WHAT IS BEING ASKED: The answer should hold only the line with "100 Best Fall Crafts" and each line after it through the last line of the material, exactly.

DATA TO EXAMINE:
◆ ◆ ◆ ◆ ◆ ◆ ◆

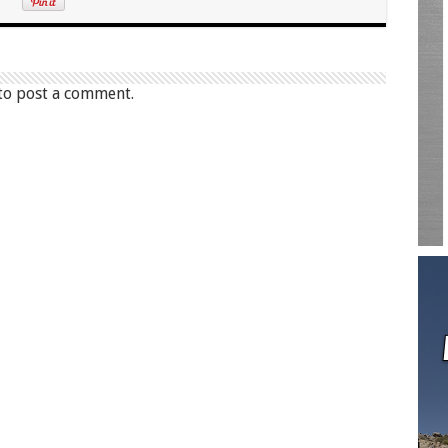
to post a comment.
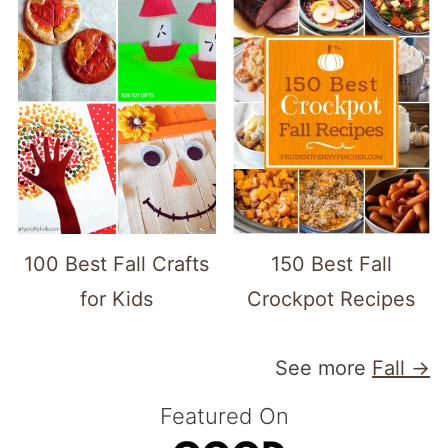
100 Best Fall Crafts
150 Best Fall
for Kids
Crockpot Recipes
See more
Fall →
Featured On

◆ ◆ ◆ ◆ ◆ ◆ ◆

RESPONSE TO THIS TASK:
100 Best Fall Crafts
150 Best Fall
for Kids
Crockpot Recipes
See more
Fall →
Featured On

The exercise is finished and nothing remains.